Project: Water Quality in NYC
My project will be looking at the water quality of NYC especially as the source of the water has changed recently as a result of the closure of the Catskill Aqueduct,
and how this can be used to make informed decisions on if the water quality in NYC needs further treatment when such closures happen.
In order to test if the closures of the aqueducts have affected water quality, I would analyze the water turbidity data at multiple sampling points in New York City.
This information is freely available online for everybody, with the links provided below. I chose to analyze the 1S03B, 33950, and 1SCL1 testing sites because of their close proximity to the end of the Delaware Aqueduct as well as their proximity to the city. I began by cleaning up the data, and replacing the values of <.10 in the data with .10 in order to make analysis easier. My hypothesis was that because of the recent closures, and increase in complaints from people regarding the quality of the water, that there would be a noticable increase in the level of turbidity in the water. In order to test this hypothesis, I would run linear regressions on the data and figure out the current trend by finding the slope of the data.
Average Turbidity of 1S03B: 0.783551282051282
Max Turbidity of 1S03B: 1.55
Slope: -3.502062579920943e-05 Intercept: 26.588376830008453 R Coef: -0.17617771500352084 Standard Error: 3.918121922477679e-06
This data set is from the 1S03B Testing Site, which is located in Van Cortland Park in the Bronx. The general slope of the data is trending downwards, with a cyclic wave that is probably due to the seasons. There are a few values that are higher than in previous years, especially in the months of July, but I would not say thats definitive proof that the water turbidity has been wildly changing
Average Turbidity of 33950: 0.46952991452991455
Max Turbidity of 33950: 1.46
Slope: -0.00010090655415646666 Intercept: 74.82335186471137
R Coef: -0.22429875286444997 Standard Error: 2.8783226342871914e-05
This second data set is from the 33950 testing site, which is in East Harlem. This data shows an even clearer view of a downward trend throughout the years, with a seasonal change in the turbidity. In the past couple of months, the data shows that the turbidity has actually been at some of the lowest points since the data has been started.
Average Turbidity of 1SCL1: 0.46952991452991455
Max Turbidity of 1SCL1: 1.46
Slope: -5.8137282401677444e-05 Intercept: 43.28282748538266
R Coef: -0.11325207032188532 Standard Error: 1.0847035290399334e-05
This last data set is from the 1SCL1 testing site, which is in Harlem. The data is also trending downward, with a negative slope. There are a few recent outliers but there have been even bigger outliers in the past so I would argue that those are not statistically significant enough to prove our hypothesis.
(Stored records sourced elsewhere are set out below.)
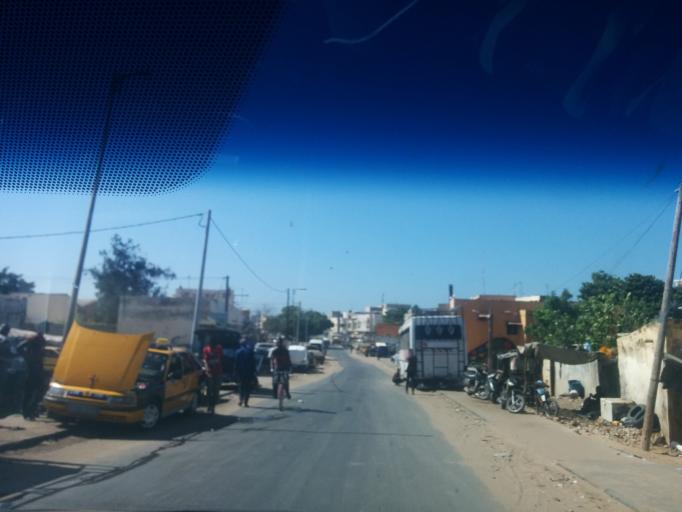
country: SN
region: Dakar
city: Grand Dakar
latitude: 14.7388
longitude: -17.4428
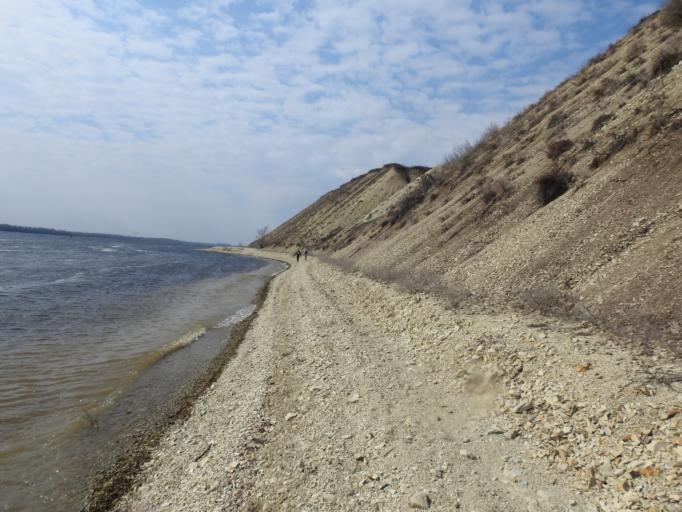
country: RU
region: Saratov
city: Voskresenskoye
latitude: 51.8030
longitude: 46.9077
Once again, the levels of turbidity seem to depend more so on the season rather than the closure of the Delaware Aqueduct </center>
In order to perform these analases, multiple Python packages were used. For the visualization of the map and the locations of the Delaware Aqueduct as well as the 3 testing sites, Folium was used. The map is centered around Hunter College, and displays a line showing the rough path of the Delaware Aqueduct. For the analysis of the data however, SciPy was used, along with Seaborn. Seaborn was used for the plotting of the data, while SciPy was used to find the slope, intercept, R coefficient and standard error.